Terraform is plan‘d when code is pushed to any branch on GitHub, then apply‘d when merged to dev. While other automation for this project is done through GitHub Actions, we use an Azure Pipeline (above) for a couple of reasons:

  • Easier authentication with the Azure API using a service connnection
  • Log output is hidden, avoiding accidentally leaking secrets

Local development

  1. Get access to the Azure account through the DevSecOps team.
  2. Install dependencies:

  3. Authenticate using the Azure CLI.

    az login
    
  4. Outside the dev container, navigate to the terraform/ directory.

  5. Initialize Terraform. You can also use this script later to switch between environments.

    ./init.sh <env>
    
  6. Create a local terraform.tfvars file (ignored by git) from the sample; fill in the *_OBJECT_ID variables with values from the Azure Pipeline definition.

  7. Make changes to Terraform files.
  8. Preview the changes, as necessary.

    terraform plan
    
  9. Submit the changes via pull request.

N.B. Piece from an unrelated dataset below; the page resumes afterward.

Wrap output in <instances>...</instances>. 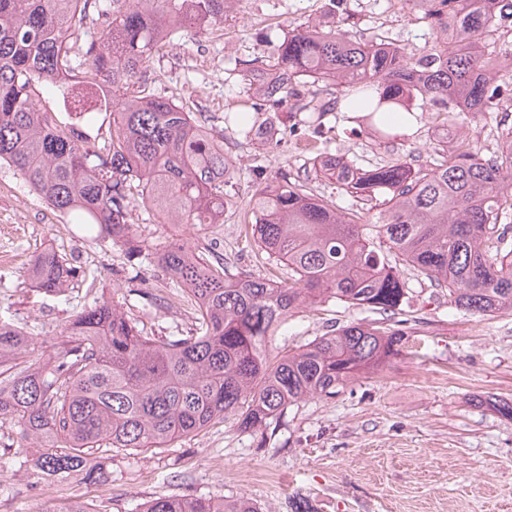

For Azure resources, you need to ignore changes to tags, since they are automatically created by Azure Policy.

lifecycle {
  ignore_changes = [tags]
}

Naming conventions

The DevSecOps team sets the following naming convention for Resources:

<<Resource Type>>-<<Department>>-<<Public/Private>>-<<Project Category>>-<<Project Name>>-<<Region>><<OS Type>>-<<Environment>>-<<Sequence Number>>

Sample Names

  • RG-CDT-PUB-VIP-BNSCN-E-D-001
  • ASP-CDT-PUB-VIP-BNSCN-EL-P-001
  • AS-CDT-PUB-VIP-BNSCN-EL-D-001

Resource Types

Use the following shorthand for conveying the Resource Type as part of the Resource Name:

Resource Convention
App Service AS
App Service Plan ASP
Virtual Network VNET
Resource Group RG
Virtual Machine VM
Database DB
Subnet SNET
Front Door FD

Azure environment setup

The following steps are required to set up the environment, with linked issues to automate them:

This is not a complete step-by-step guide; more a list of things to remember. This may be useful as part of incident response.